BEGIN

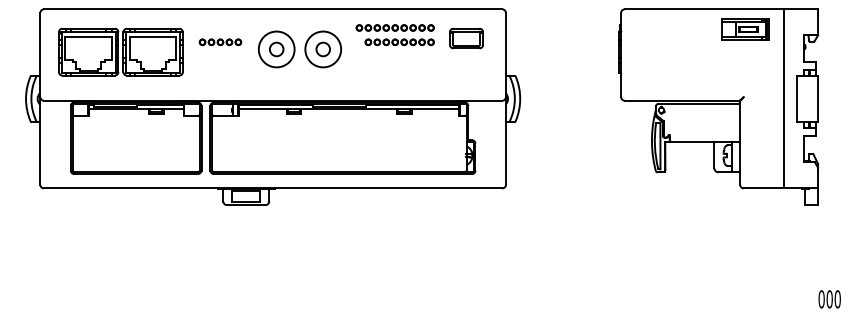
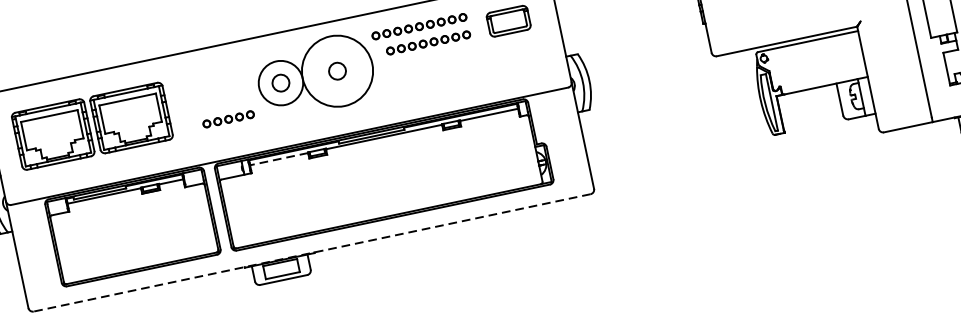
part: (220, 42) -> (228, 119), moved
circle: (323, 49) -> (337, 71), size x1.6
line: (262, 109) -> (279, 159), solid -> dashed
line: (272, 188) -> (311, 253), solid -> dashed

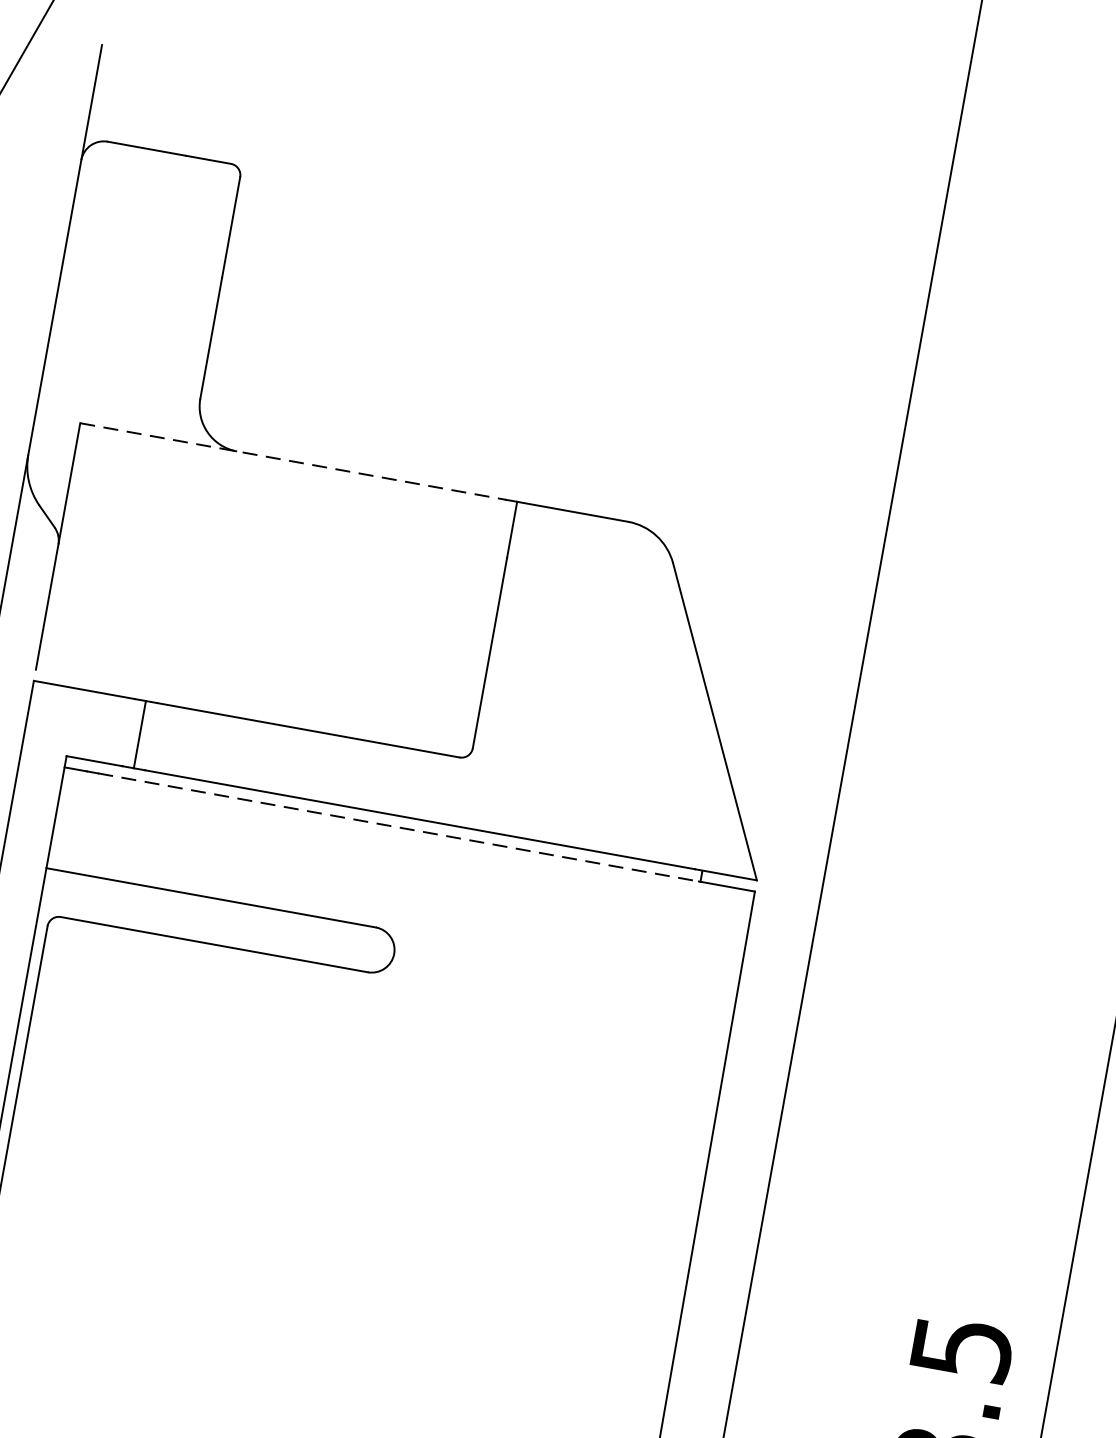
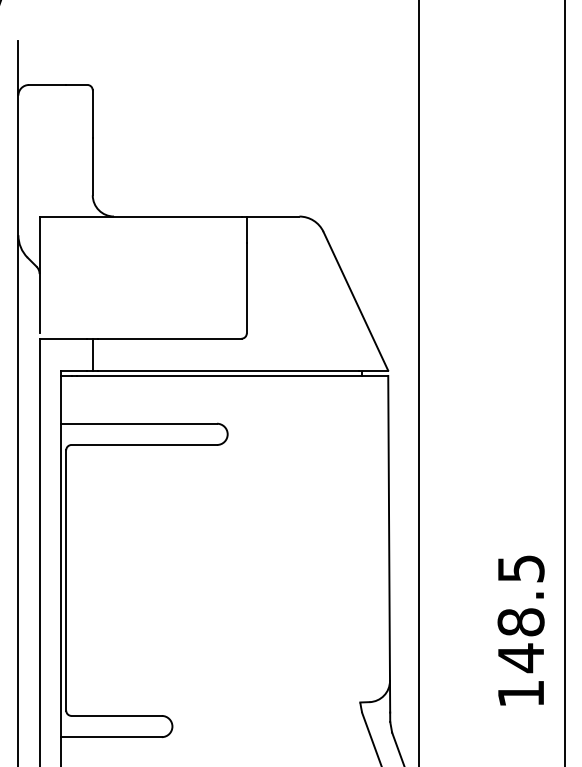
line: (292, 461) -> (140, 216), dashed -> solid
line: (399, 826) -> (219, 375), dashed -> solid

END

◆ Written task
Give an exact copy of every line from the one holding "line: (292, 461)" through the end of the records, both included, and no other lines.

◆ Answer box
line: (292, 461) -> (140, 216), dashed -> solid
line: (399, 826) -> (219, 375), dashed -> solid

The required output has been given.